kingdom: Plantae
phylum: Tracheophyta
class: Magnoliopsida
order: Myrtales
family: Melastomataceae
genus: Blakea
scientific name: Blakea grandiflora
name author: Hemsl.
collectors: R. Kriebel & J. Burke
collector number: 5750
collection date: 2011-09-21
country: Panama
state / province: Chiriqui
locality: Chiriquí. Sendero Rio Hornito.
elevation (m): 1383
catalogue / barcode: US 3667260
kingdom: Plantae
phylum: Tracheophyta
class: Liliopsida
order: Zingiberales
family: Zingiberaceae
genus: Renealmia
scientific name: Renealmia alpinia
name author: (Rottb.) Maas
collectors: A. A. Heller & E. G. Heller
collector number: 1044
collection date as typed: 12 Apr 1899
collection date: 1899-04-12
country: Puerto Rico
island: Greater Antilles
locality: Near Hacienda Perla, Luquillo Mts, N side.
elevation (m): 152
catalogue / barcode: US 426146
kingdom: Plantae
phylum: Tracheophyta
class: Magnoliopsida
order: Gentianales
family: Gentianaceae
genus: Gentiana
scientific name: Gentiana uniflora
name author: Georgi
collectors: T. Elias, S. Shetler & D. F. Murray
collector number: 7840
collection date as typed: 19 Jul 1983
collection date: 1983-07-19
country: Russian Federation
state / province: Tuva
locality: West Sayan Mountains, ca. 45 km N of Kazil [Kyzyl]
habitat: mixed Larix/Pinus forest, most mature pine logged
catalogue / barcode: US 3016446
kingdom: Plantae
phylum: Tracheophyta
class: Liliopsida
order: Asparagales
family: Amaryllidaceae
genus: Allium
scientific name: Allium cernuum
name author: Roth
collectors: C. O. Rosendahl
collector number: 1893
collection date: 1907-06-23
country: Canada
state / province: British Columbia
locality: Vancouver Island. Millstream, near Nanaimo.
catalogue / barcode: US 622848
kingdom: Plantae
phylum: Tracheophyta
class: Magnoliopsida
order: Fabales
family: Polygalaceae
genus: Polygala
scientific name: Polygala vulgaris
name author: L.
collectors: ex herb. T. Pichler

- What the task requires
Rewrite all the records above, substituting "field number" for each "collector number" and leaving everything else unchanged.

- Full answer
kingdom: Plantae
phylum: Tracheophyta
class: Magnoliopsida
order: Myrtales
family: Melastomataceae
genus: Blakea
scientific name: Blakea grandiflora
name author: Hemsl.
collectors: R. Kriebel & J. Burke
field number: 5750
collection date: 2011-09-21
country: Panama
state / province: Chiriqui
locality: Chiriquí. Sendero Rio Hornito.
elevation (m): 1383
catalogue / barcode: US 3667260
kingdom: Plantae
phylum: Tracheophyta
class: Liliopsida
order: Zingiberales
family: Zingiberaceae
genus: Renealmia
scientific name: Renealmia alpinia
name author: (Rottb.) Maas
collectors: A. A. Heller & E. G. Heller
field number: 1044
collection date as typed: 12 Apr 1899
collection date: 1899-04-12
country: Puerto Rico
island: Greater Antilles
locality: Near Hacienda Perla, Luquillo Mts, N side.
elevation (m): 152
catalogue / barcode: US 426146
kingdom: Plantae
phylum: Tracheophyta
class: Magnoliopsida
order: Gentianales
family: Gentianaceae
genus: Gentiana
scientific name: Gentiana uniflora
name author: Georgi
collectors: T. Elias, S. Shetler & D. F. Murray
field number: 7840
collection date as typed: 19 Jul 1983
collection date: 1983-07-19
country: Russian Federation
state / province: Tuva
locality: West Sayan Mountains, ca. 45 km N of Kazil [Kyzyl]
habitat: mixed Larix/Pinus forest, most mature pine logged
catalogue / barcode: US 3016446
kingdom: Plantae
phylum: Tracheophyta
class: Liliopsida
order: Asparagales
family: Amaryllidaceae
genus: Allium
scientific name: Allium cernuum
name author: Roth
collectors: C. O. Rosendahl
field number: 1893
collection date: 1907-06-23
country: Canada
state / province: British Columbia
locality: Vancouver Island. Millstream, near Nanaimo.
catalogue / barcode: US 622848
kingdom: Plantae
phylum: Tracheophyta
class: Magnoliopsida
order: Fabales
family: Polygalaceae
genus: Polygala
scientific name: Polygala vulgaris
name author: L.
collectors: ex herb. T. Pichler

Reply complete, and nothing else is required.